-- Activity --
If a line in the data has the string "none", please show it.

-- Exercise data --
· · · · · · ·

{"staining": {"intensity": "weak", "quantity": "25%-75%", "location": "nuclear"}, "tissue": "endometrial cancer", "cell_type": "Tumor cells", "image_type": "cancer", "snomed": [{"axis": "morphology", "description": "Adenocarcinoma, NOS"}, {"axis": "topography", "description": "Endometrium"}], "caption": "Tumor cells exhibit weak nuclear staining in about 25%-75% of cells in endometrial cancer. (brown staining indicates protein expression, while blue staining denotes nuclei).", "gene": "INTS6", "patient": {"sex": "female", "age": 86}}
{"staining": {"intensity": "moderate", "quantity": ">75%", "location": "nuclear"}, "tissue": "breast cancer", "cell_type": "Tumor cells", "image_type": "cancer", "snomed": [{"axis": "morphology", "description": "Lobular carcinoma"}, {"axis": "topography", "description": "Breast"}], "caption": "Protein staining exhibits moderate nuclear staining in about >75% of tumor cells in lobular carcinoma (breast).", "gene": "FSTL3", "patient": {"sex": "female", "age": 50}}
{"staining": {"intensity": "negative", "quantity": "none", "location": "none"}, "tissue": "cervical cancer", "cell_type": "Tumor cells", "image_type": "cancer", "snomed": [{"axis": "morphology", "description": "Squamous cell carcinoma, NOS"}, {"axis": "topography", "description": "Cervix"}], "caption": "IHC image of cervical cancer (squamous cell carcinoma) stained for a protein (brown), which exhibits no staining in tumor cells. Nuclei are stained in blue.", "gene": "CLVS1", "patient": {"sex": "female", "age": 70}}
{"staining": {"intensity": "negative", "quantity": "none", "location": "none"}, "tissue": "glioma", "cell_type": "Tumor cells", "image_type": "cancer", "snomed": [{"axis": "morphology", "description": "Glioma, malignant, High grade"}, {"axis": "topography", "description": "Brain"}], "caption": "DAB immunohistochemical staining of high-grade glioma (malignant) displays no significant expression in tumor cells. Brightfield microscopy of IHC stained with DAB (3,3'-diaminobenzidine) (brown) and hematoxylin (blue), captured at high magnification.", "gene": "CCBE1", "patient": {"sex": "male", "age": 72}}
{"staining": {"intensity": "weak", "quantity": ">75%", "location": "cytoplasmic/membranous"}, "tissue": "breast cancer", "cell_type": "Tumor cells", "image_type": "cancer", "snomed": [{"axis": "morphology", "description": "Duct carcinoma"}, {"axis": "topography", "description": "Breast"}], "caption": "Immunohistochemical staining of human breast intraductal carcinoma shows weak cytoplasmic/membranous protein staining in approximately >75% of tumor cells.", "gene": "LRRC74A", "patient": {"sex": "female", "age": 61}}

· · · · · · ·

-- Answer --
{"staining": {"intensity": "negative", "quantity": "none", "location": "none"}, "tissue": "cervical cancer", "cell_type": "Tumor cells", "image_type": "cancer", "snomed": [{"axis": "morphology", "description": "Squamous cell carcinoma, NOS"}, {"axis": "topography", "description": "Cervix"}], "caption": "IHC image of cervical cancer (squamous cell carcinoma) stained for a protein (brown), which exhibits no staining in tumor cells. Nuclei are stained in blue.", "gene": "CLVS1", "patient": {"sex": "female", "age": 70}}
{"staining": {"intensity": "negative", "quantity": "none", "location": "none"}, "tissue": "glioma", "cell_type": "Tumor cells", "image_type": "cancer", "snomed": [{"axis": "morphology", "description": "Glioma, malignant, High grade"}, {"axis": "topography", "description": "Brain"}], "caption": "DAB immunohistochemical staining of high-grade glioma (malignant) displays no significant expression in tumor cells. Brightfield microscopy of IHC stained with DAB (3,3'-diaminobenzidine) (brown) and hematoxylin (blue), captured at high magnification.", "gene": "CCBE1", "patient": {"sex": "male", "age": 72}}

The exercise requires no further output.